L’organisation même de l’exécutif concentre tous les pouvoirs à l’Élysée. Les conseillers du président et ceux du premier ministre sont les mêmes. Il y a une fusion entre l’Élysée et Matignon et donc Philippe est un hologramme de Macron. Rien d’autre. La création d’une force spéciale placée directement sous le contrôle du PR va dans le même sens.
Dans la presse, on assiste à un nettoyage sournois mais efficace : les ruptures de contrat dont Natacha Polony a été la victime en sont un signe parmi d’autres. On signale des cas de censure assez nombreux dans la presse écrite : les Échos, par exemple, ont censuré une chronique bien modérée du social-démocrate Michel Broué. Face à ces menaces, la plupart des journalistes redoublent de zèle. Il y a encore 10 ans que le président de la république se fût proclamé « jupitérien » eût hurler de rire la France entière. Aujourd’hui, presque rien ! Quelques jours plus tard, le ministre de l’économie, M. Le Maire s’est lui-même qualifié d’Hermès, le messager des dieux ! Plus rien n’arrête ces gens-là. On en arrive à se demander quand Emmanuel Macron proposera de ceindre la couronne impériale. Il pourrait prendre le nom de Napoléon IV…

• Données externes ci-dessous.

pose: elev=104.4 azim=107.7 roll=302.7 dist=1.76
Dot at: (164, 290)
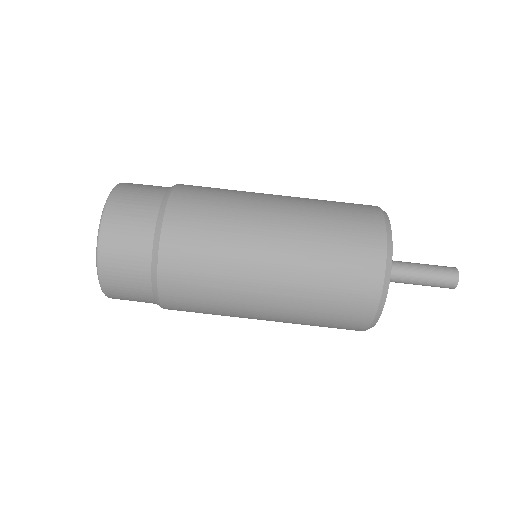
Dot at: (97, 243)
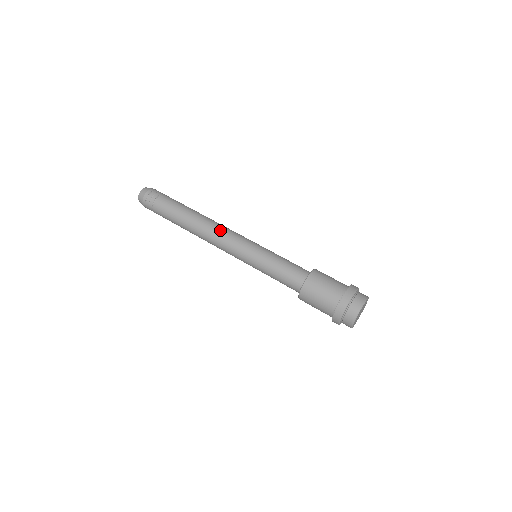
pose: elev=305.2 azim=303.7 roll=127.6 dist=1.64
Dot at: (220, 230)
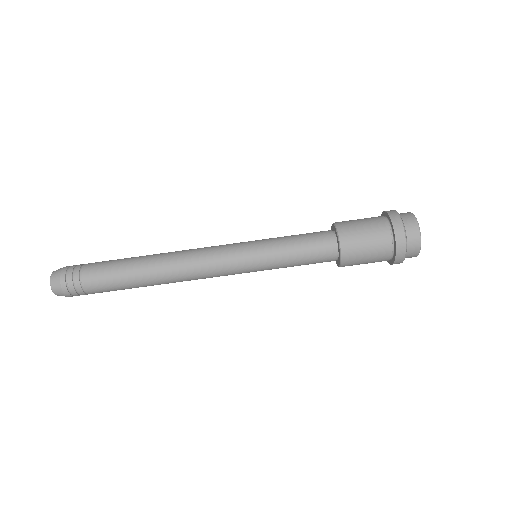
Dot at: (195, 269)
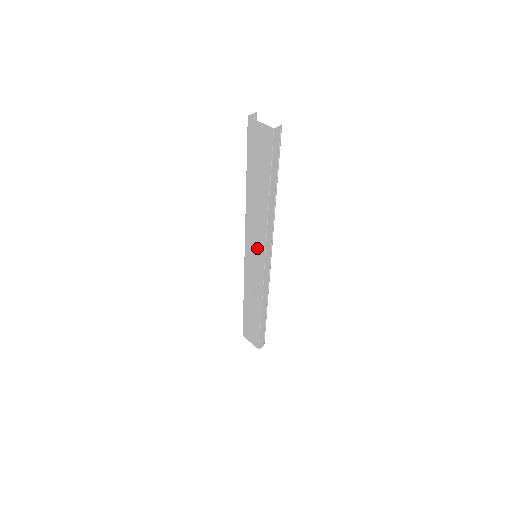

La vraie nature du régime s’éclaire singulièrement. Il s’agit d’un régime bonapartiste – pour reprendre la qualification de Marx – ou encore de ce césarisme qui était la hantise de tous les républicains d’antan. Quand De Gaulle fonde la Ve république, il a une idée directrice : le pouvoir c’est la rencontre d’un homme et de la nation, via l’élection plébiscitaire du président. Tous les autres pouvoirs n’ont aucun autonomie réelle et son de simples relais de « l’homme de la nation ». Tout cela est déjà clairement explicité dans le discours de Bayeux de juin 1946. Le régime réellement mis en place en 1958 ne correspondait pas exactement à ce projet. Il avait fallu composer : la SFIO par Guy Mollet interposé voulait bien de la nouvelle constitution mais sans détruire tout parlementarisme. Michel Debré définissait le régime comme un « régime mixte ». Mais ce régime recèle en lui des contradictions que les périodes de cohabitation ont bien montré : dans ces périodes il fonctionne pratiquement comme un régime parlementaire presque « normal ». C’est pourquoi la première grande manœuvre pour en finir avec caractère mixte a l’opération Chirac-Jospin de 2001 : réduction du mandat présidentiel à 5 ans et inversion du calendrier électoral de telle sorte que l’assemblée nationale ne soit que la projection de l’élection présidentielle et que soit écarté le risque de la cohabitation. La présidence de Sarkozy a renforcé cette orientation, notamment avec la possibilité d’un discours direct du président au congrès – au paravent le président ne pouvait qu’envoyer des messages et présence physique du président devant les parlementaires a une portée symbolique et politique forte. En quelques jours, le pouvoir macronien a donné une nouvelle impulsion à cette marche vers le régime du « pouvoir personnel », c’est-à-dire vers un régime bonapartiste, autoritaire dont le pilier n’est plus la représentation national mais l’appareil d’État concentré entre les mains de l’exécutif.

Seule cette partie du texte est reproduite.